▶ _Given records_

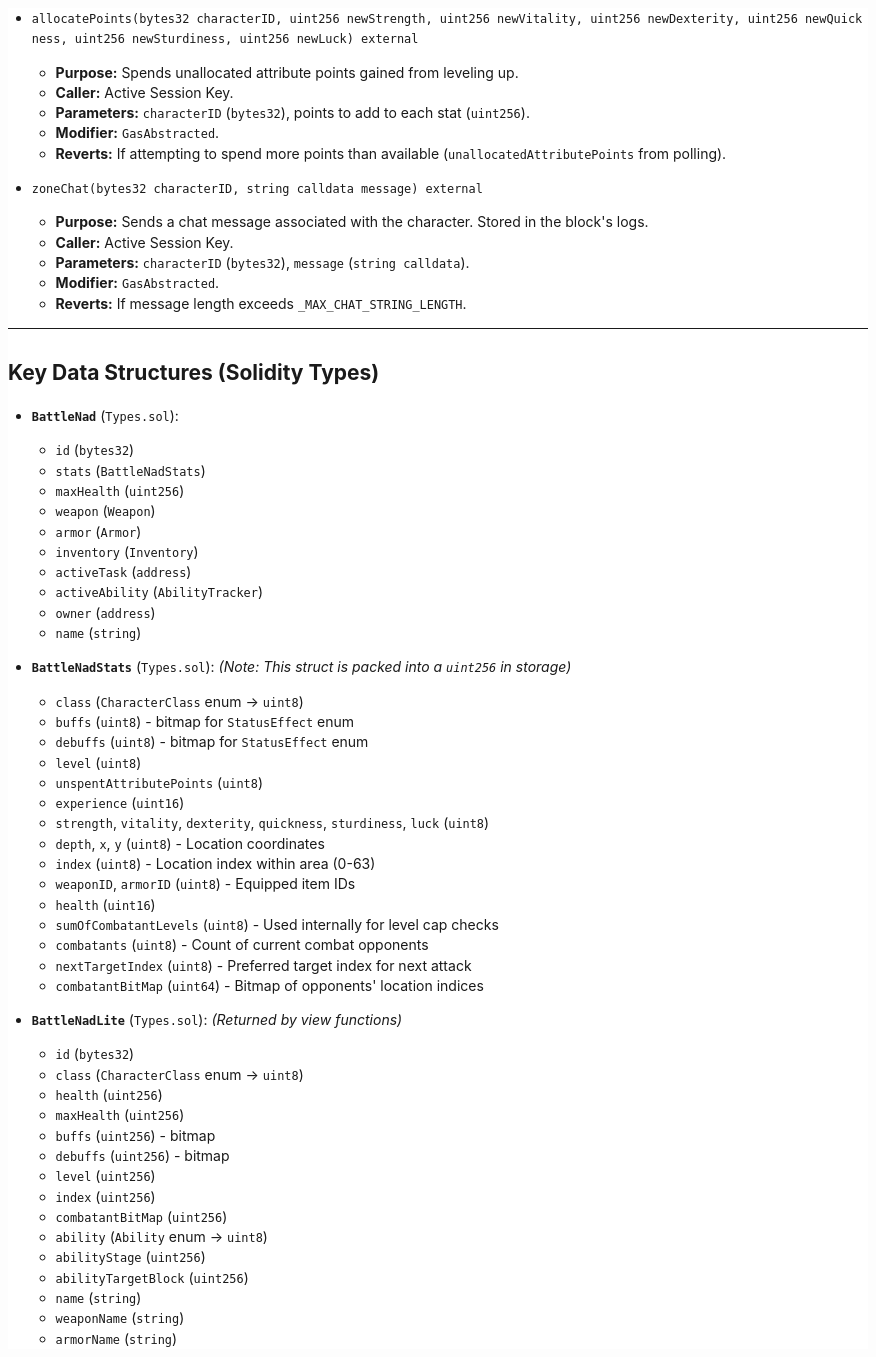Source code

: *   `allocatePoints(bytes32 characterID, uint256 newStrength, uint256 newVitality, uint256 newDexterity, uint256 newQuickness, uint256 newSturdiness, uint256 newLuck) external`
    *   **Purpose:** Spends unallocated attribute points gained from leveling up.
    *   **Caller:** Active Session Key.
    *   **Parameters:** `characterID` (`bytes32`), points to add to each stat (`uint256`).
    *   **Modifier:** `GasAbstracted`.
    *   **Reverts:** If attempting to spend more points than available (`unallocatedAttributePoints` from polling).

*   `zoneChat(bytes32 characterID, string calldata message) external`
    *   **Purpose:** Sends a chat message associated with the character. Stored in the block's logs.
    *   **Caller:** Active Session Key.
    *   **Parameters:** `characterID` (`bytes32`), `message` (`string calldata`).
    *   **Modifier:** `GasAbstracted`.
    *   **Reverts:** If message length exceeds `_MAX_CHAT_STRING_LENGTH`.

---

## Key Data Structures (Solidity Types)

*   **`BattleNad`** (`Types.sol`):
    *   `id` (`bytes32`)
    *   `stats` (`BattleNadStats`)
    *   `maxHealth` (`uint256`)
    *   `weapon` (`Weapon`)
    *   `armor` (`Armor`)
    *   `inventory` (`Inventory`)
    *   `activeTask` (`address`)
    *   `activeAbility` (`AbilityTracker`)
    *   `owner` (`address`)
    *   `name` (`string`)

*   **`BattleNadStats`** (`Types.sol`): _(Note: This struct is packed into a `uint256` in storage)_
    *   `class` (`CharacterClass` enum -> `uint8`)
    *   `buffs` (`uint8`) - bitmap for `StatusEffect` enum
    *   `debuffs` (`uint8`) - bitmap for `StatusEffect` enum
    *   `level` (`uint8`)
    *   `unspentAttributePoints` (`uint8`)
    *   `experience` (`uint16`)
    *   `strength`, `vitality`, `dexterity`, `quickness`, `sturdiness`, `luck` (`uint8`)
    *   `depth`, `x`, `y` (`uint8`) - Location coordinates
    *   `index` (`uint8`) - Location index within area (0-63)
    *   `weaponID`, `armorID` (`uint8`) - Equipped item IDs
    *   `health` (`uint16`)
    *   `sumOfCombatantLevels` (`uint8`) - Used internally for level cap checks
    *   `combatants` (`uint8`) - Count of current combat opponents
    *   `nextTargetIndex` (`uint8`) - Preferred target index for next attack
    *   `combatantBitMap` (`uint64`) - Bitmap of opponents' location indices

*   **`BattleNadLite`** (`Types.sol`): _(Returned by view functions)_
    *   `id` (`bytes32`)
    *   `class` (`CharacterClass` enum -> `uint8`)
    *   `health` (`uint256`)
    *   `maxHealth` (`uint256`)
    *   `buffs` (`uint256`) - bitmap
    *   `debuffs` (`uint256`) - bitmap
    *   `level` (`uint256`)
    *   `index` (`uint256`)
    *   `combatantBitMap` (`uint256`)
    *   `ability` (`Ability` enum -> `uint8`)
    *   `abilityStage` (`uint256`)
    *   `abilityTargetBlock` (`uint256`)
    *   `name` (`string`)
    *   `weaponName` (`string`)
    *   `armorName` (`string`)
---
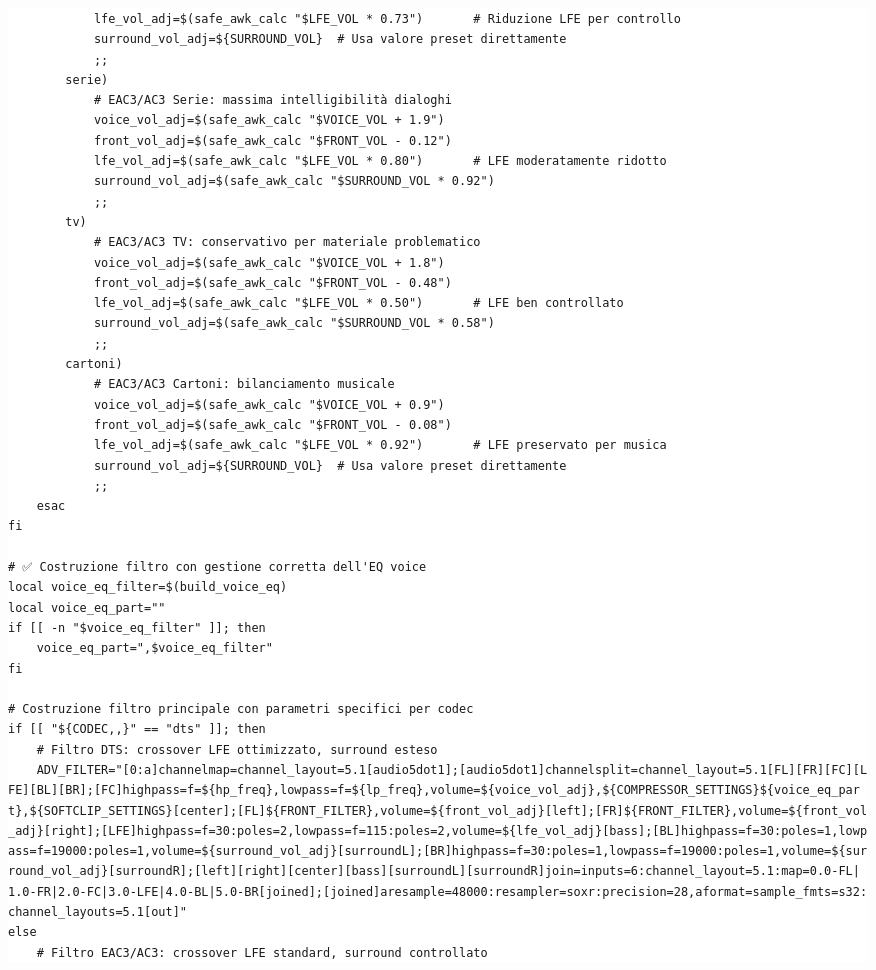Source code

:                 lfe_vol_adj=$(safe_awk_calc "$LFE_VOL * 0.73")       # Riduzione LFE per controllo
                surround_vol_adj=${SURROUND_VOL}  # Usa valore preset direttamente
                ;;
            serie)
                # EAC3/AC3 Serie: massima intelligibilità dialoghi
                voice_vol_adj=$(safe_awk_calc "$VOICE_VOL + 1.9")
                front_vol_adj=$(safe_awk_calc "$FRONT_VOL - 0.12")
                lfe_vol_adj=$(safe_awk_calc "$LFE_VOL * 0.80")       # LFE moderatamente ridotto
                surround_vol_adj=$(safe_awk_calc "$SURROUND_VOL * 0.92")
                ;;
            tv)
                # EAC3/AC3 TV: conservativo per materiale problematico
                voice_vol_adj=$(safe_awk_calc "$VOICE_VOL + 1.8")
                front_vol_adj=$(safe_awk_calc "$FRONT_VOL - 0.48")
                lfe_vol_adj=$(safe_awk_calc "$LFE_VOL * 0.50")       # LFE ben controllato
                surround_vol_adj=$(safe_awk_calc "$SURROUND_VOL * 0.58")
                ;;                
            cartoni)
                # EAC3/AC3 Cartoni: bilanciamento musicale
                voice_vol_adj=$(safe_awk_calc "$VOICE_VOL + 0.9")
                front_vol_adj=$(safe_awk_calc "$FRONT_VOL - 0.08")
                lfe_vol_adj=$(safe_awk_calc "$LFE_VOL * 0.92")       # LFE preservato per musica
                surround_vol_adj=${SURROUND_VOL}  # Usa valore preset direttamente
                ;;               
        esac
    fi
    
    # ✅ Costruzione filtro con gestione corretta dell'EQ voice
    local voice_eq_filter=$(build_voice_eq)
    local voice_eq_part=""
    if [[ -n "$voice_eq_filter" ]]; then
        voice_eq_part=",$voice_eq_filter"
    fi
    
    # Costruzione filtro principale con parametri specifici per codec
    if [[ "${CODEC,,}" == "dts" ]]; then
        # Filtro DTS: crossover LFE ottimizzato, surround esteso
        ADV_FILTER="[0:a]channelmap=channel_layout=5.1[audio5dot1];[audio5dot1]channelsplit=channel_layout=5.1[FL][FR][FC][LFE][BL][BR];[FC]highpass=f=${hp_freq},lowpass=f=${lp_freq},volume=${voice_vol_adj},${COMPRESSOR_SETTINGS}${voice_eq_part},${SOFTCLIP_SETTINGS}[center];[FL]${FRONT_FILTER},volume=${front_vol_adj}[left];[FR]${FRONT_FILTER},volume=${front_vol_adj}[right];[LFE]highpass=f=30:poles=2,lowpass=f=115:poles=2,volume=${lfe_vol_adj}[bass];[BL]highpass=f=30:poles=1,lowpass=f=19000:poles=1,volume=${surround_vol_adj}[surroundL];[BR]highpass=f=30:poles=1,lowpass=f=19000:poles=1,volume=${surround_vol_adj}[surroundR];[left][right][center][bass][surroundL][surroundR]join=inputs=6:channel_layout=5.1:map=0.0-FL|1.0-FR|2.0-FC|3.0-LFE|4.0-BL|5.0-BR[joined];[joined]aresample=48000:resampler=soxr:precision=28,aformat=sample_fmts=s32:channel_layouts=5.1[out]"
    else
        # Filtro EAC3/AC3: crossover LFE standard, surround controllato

▶ _What to produce_
A single figure is expected: the count of lines in the data above that include the word "Purpose".

▶ _Task answer_
2